Assignment: Return the listing from its first line through the line containing "13: (1228, 345)", both ends included, copied exactly but with the pictures left out.

********

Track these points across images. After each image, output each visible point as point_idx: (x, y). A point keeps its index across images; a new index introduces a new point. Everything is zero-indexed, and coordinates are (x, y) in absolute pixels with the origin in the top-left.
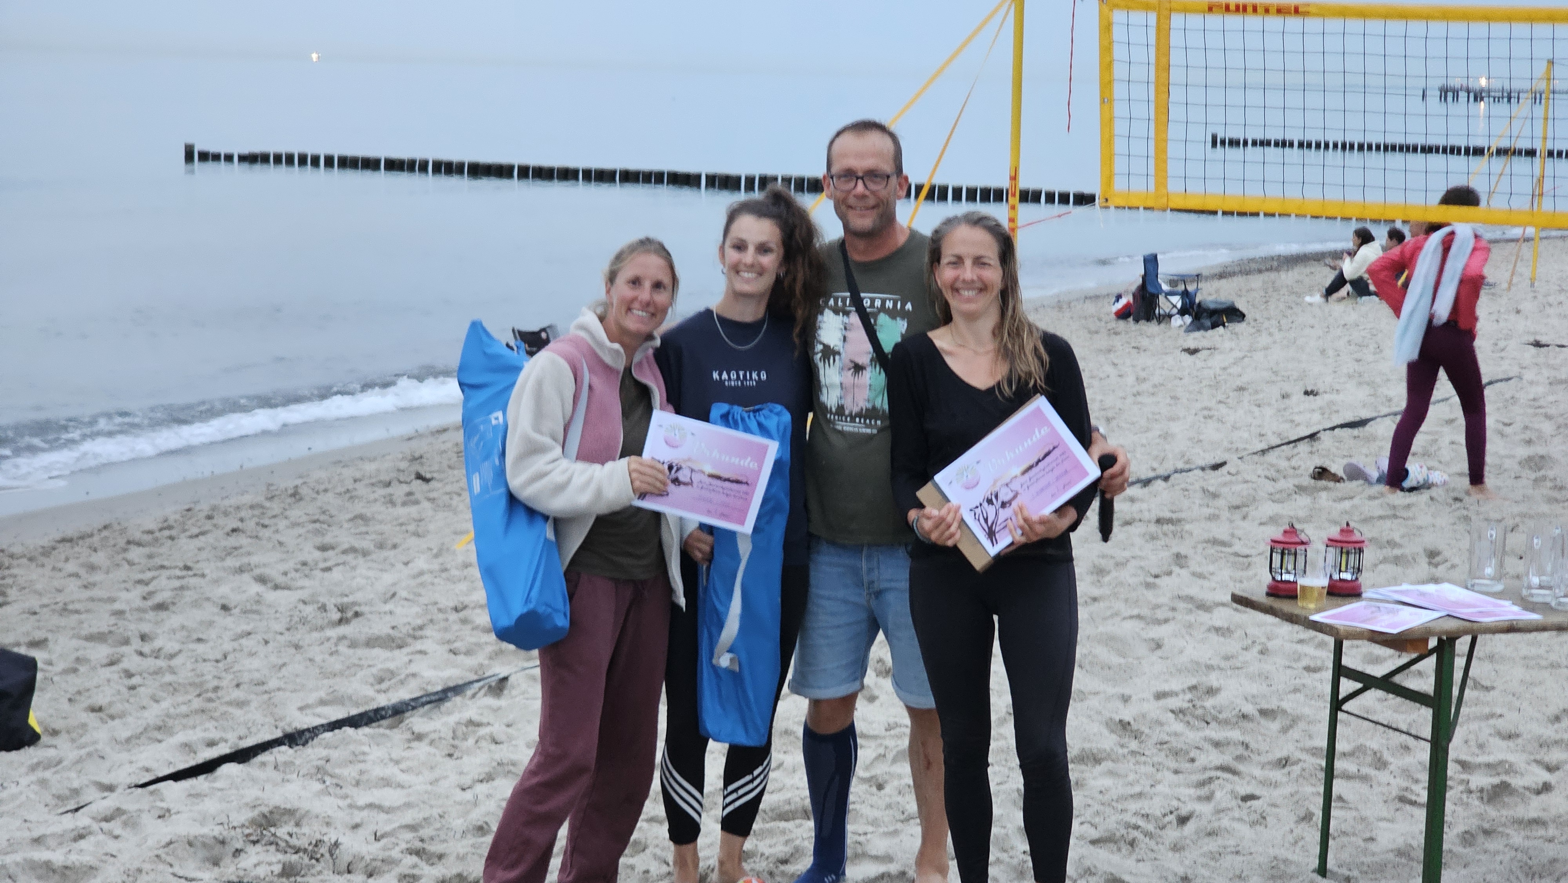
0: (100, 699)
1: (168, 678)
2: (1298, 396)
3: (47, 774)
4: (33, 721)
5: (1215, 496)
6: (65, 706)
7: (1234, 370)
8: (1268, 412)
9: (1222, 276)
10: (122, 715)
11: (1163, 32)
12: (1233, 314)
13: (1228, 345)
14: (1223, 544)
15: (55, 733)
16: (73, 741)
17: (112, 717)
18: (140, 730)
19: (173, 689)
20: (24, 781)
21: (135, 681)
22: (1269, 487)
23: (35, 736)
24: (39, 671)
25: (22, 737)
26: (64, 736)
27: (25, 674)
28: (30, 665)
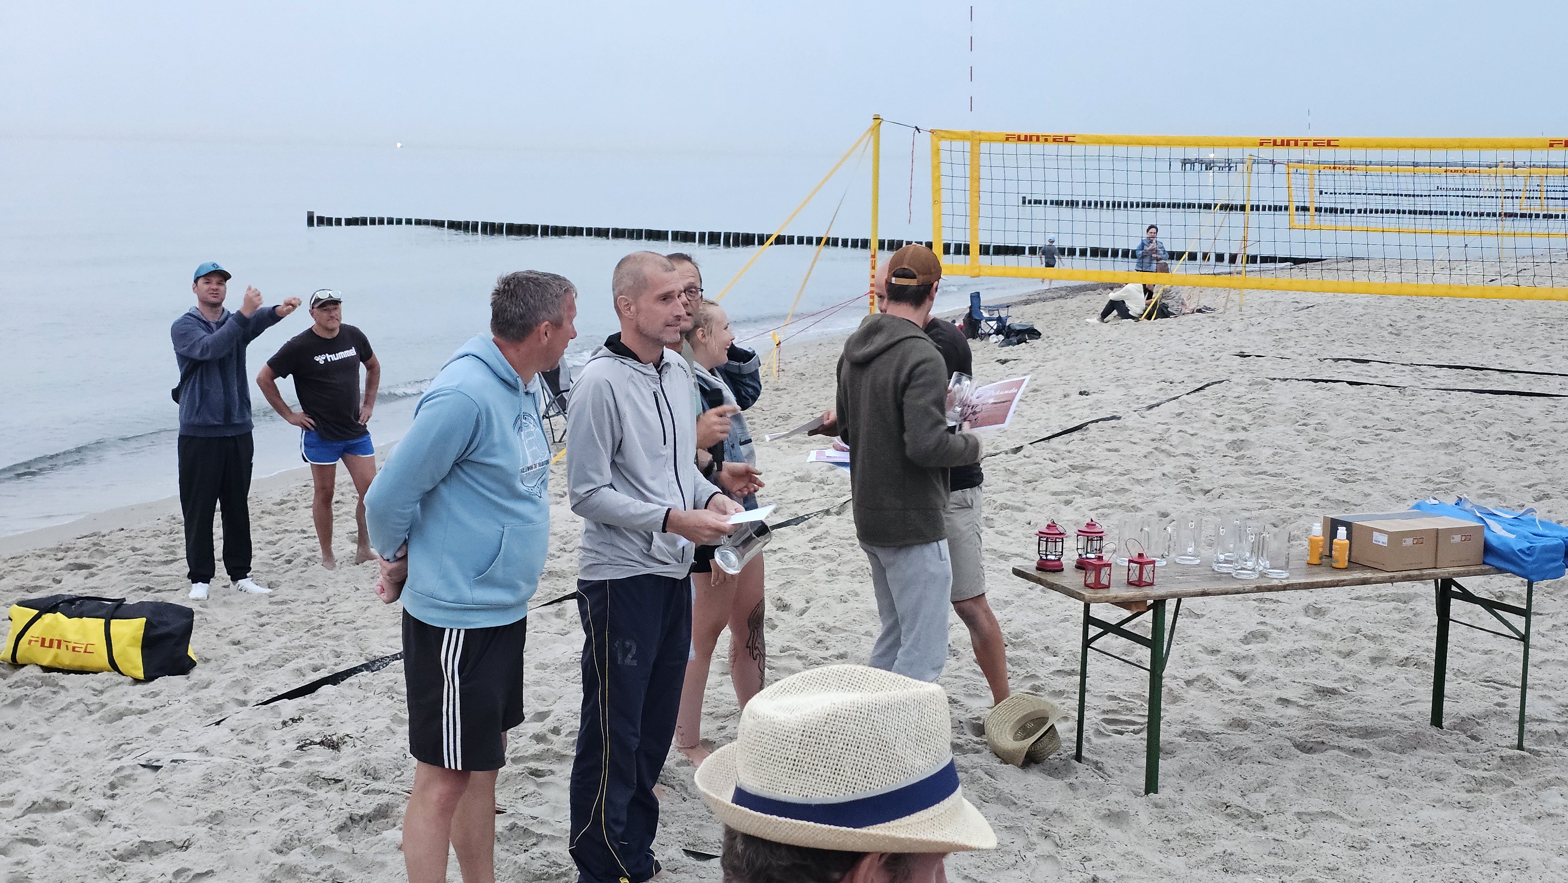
0: (238, 635)
1: (288, 618)
2: (1075, 396)
3: (199, 694)
4: (191, 653)
6: (214, 640)
10: (255, 646)
11: (975, 155)
12: (1032, 333)
14: (1019, 510)
15: (207, 661)
16: (219, 667)
17: (247, 649)
18: (266, 658)
20: (184, 699)
21: (264, 620)
23: (193, 664)
24: (196, 617)
25: (184, 666)
26: (213, 664)
27: (185, 621)
28: (188, 614)
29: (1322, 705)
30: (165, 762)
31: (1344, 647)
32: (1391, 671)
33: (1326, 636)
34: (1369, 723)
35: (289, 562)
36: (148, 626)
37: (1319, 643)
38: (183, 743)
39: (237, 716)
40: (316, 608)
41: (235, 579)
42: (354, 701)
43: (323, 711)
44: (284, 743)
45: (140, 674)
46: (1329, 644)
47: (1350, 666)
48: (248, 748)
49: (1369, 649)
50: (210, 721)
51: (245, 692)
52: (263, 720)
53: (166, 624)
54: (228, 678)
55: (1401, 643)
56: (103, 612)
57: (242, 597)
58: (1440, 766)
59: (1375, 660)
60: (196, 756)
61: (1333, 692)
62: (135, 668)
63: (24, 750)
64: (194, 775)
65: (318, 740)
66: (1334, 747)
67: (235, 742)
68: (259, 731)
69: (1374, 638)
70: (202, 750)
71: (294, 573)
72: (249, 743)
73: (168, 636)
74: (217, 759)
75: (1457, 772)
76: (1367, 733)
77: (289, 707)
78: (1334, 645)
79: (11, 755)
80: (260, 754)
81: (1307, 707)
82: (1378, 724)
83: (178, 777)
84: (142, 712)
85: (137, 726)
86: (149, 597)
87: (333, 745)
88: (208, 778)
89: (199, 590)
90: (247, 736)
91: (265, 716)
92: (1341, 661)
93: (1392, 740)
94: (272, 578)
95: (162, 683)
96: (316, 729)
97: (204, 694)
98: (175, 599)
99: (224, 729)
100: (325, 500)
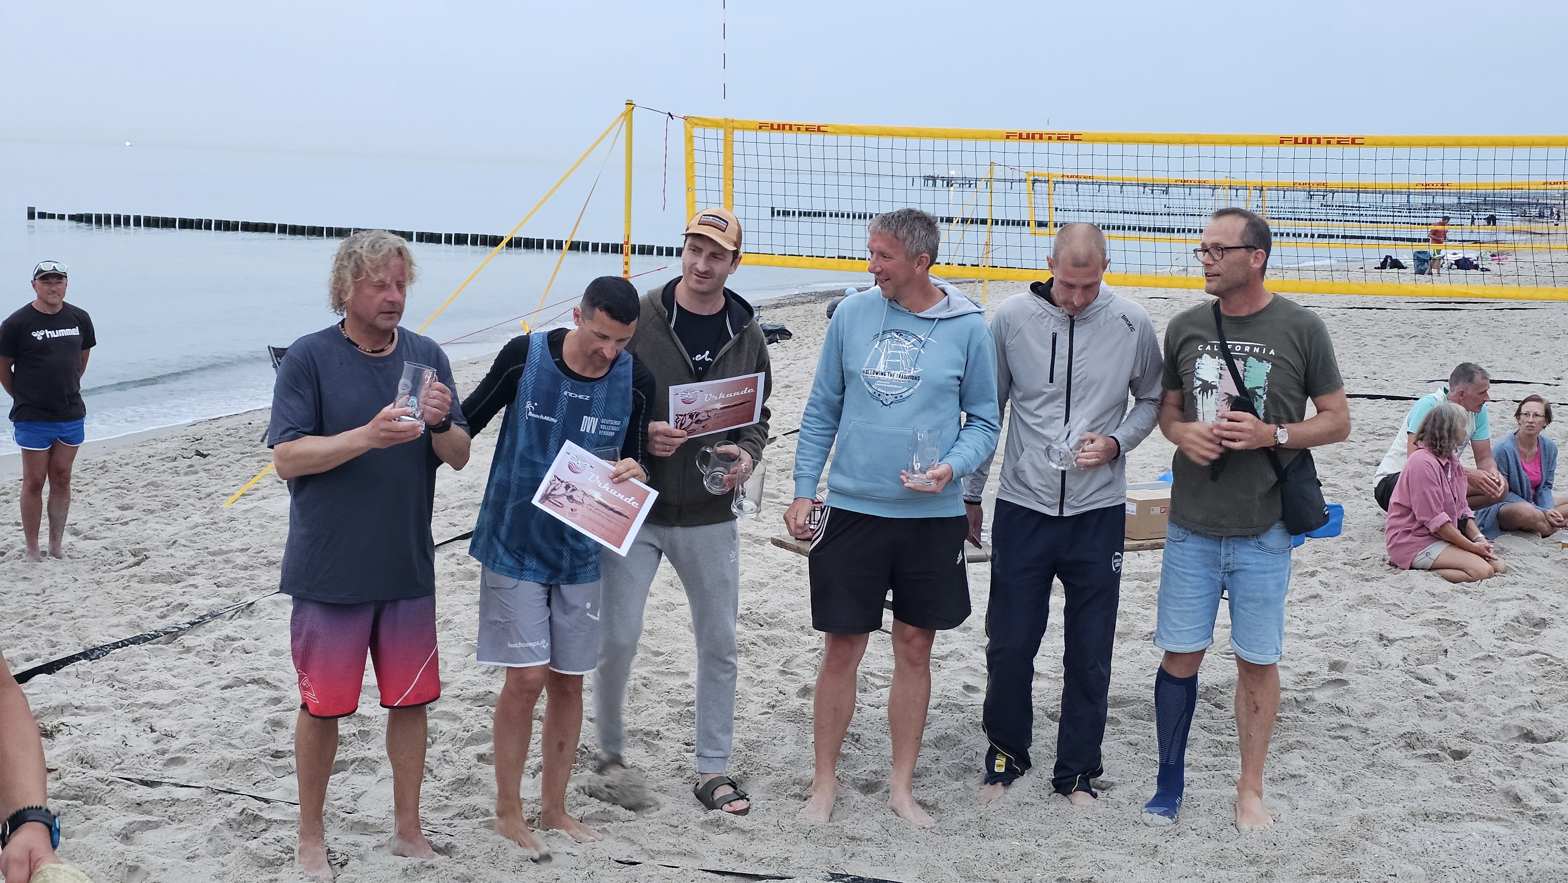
11: (729, 142)
42: (71, 691)
71: (6, 565)
100: (33, 489)
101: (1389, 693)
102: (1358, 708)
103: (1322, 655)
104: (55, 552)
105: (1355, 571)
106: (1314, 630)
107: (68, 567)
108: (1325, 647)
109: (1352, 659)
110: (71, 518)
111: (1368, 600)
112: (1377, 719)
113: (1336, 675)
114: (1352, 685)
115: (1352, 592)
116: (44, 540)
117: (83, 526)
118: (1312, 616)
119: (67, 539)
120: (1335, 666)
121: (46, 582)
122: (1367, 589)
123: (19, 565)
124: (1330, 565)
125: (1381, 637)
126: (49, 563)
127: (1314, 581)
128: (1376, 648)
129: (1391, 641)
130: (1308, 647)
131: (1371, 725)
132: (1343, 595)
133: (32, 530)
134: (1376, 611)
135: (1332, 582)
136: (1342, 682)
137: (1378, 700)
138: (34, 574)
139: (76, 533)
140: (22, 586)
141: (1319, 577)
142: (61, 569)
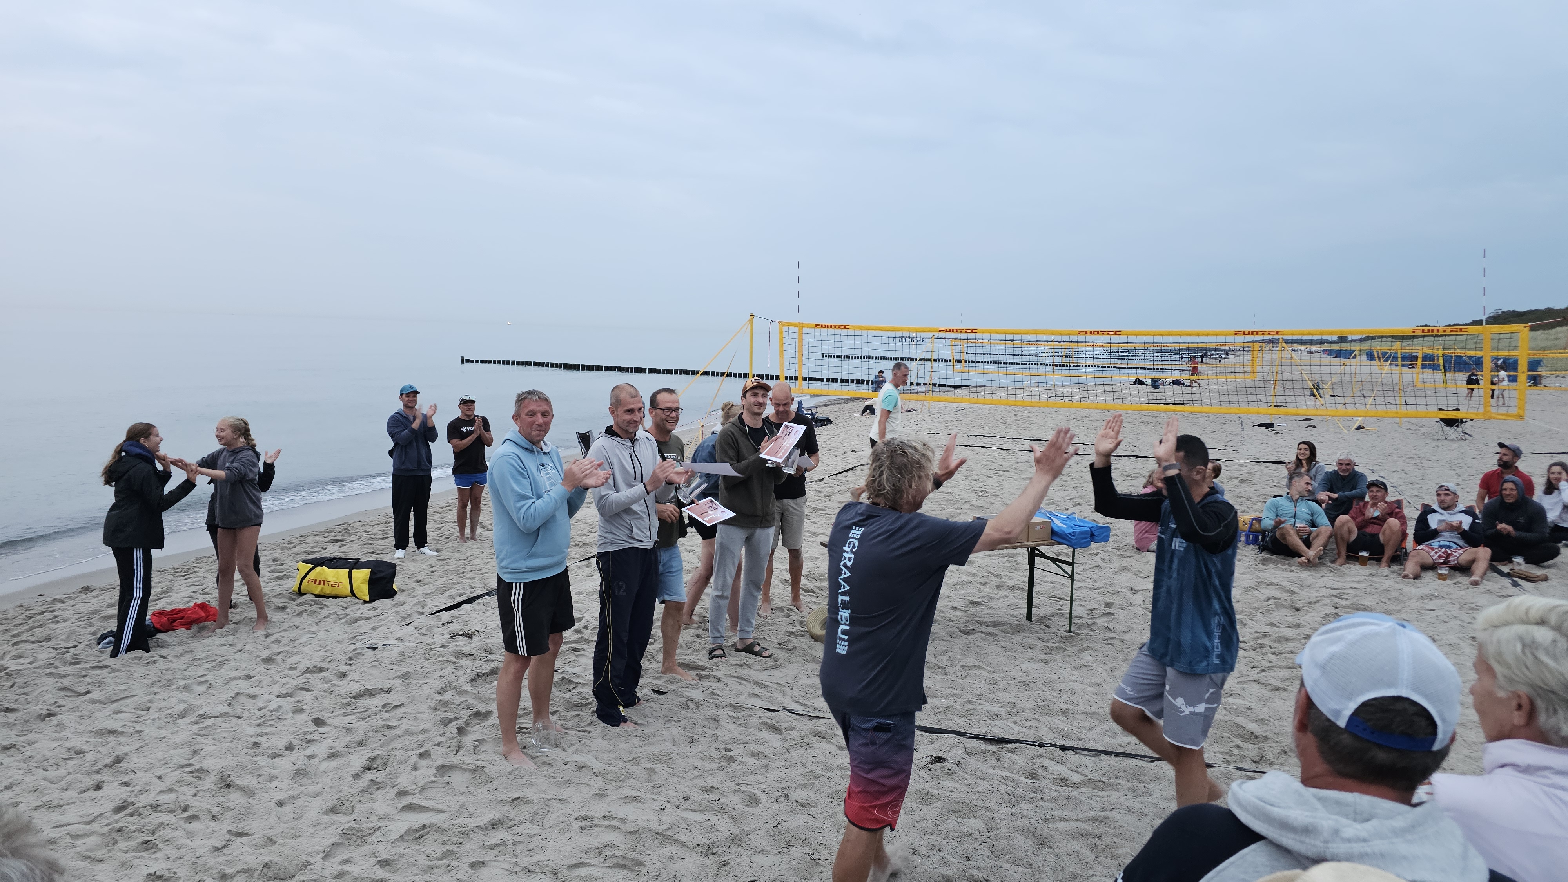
0: (420, 578)
1: (446, 568)
2: (850, 453)
3: (398, 609)
4: (394, 587)
5: (820, 492)
6: (407, 580)
7: (828, 442)
8: (839, 458)
9: (825, 406)
10: (428, 583)
11: (800, 334)
12: (828, 421)
13: (826, 433)
14: (823, 510)
15: (403, 591)
16: (409, 595)
17: (424, 584)
18: (434, 590)
19: (447, 572)
20: (390, 612)
21: (434, 569)
22: (839, 488)
23: (396, 593)
24: (398, 568)
25: (390, 594)
26: (406, 592)
27: (392, 570)
28: (394, 566)
29: (973, 610)
30: (379, 646)
31: (983, 580)
32: (1006, 593)
33: (974, 575)
34: (996, 619)
35: (448, 538)
36: (372, 573)
37: (971, 578)
38: (389, 635)
39: (418, 621)
40: (461, 563)
41: (419, 548)
42: (480, 612)
43: (464, 617)
44: (443, 635)
45: (367, 598)
46: (976, 579)
47: (987, 590)
48: (424, 637)
49: (995, 581)
50: (404, 623)
51: (423, 607)
52: (432, 623)
53: (381, 572)
54: (414, 600)
55: (1011, 578)
56: (348, 566)
57: (423, 557)
58: (1031, 641)
59: (998, 587)
60: (396, 642)
61: (978, 603)
62: (365, 595)
63: (304, 639)
64: (396, 651)
65: (461, 633)
66: (979, 632)
67: (417, 635)
68: (429, 629)
69: (997, 576)
70: (399, 639)
71: (450, 544)
72: (424, 635)
73: (383, 578)
74: (407, 644)
75: (1040, 644)
76: (995, 624)
77: (446, 616)
78: (978, 579)
79: (297, 642)
80: (430, 641)
81: (965, 611)
82: (1001, 619)
83: (386, 654)
84: (368, 619)
85: (366, 626)
86: (372, 558)
87: (469, 636)
88: (402, 654)
89: (400, 553)
90: (423, 631)
91: (433, 621)
92: (982, 587)
93: (1007, 628)
94: (439, 547)
95: (378, 603)
96: (460, 627)
97: (401, 609)
98: (387, 558)
99: (411, 628)
100: (463, 507)
101: (1136, 620)
102: (1120, 628)
103: (1101, 599)
104: (473, 538)
105: (1119, 553)
106: (1097, 585)
107: (479, 545)
108: (1103, 594)
109: (1116, 601)
110: (481, 519)
111: (1125, 568)
112: (1129, 634)
113: (1108, 610)
114: (1116, 616)
115: (1117, 563)
116: (468, 531)
117: (486, 524)
118: (1096, 577)
119: (479, 530)
120: (1108, 605)
121: (469, 554)
122: (1125, 563)
123: (456, 544)
124: (1106, 549)
125: (1132, 589)
126: (470, 543)
127: (1097, 558)
128: (1129, 595)
129: (1137, 591)
130: (1094, 594)
131: (1126, 637)
132: (1112, 566)
133: (462, 527)
134: (1129, 575)
135: (1107, 558)
136: (1112, 614)
137: (1129, 624)
138: (463, 549)
139: (483, 527)
140: (457, 555)
141: (1100, 556)
142: (475, 546)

********

Written answer:
Track these points across images. After each image, output each visible point as point_idx: (x, y). A point keeps its index across images; a new index introduces a new point. Everything is zero-indexed, and coordinates are (x, y) in absolute pixels with the origin in the top-left.
0: (100, 699)
1: (168, 678)
2: (1298, 396)
3: (47, 774)
4: (33, 721)
5: (1215, 496)
6: (65, 706)
7: (1234, 370)
8: (1268, 412)
9: (1222, 276)
10: (122, 715)
11: (1163, 32)
12: (1233, 314)
13: (1228, 345)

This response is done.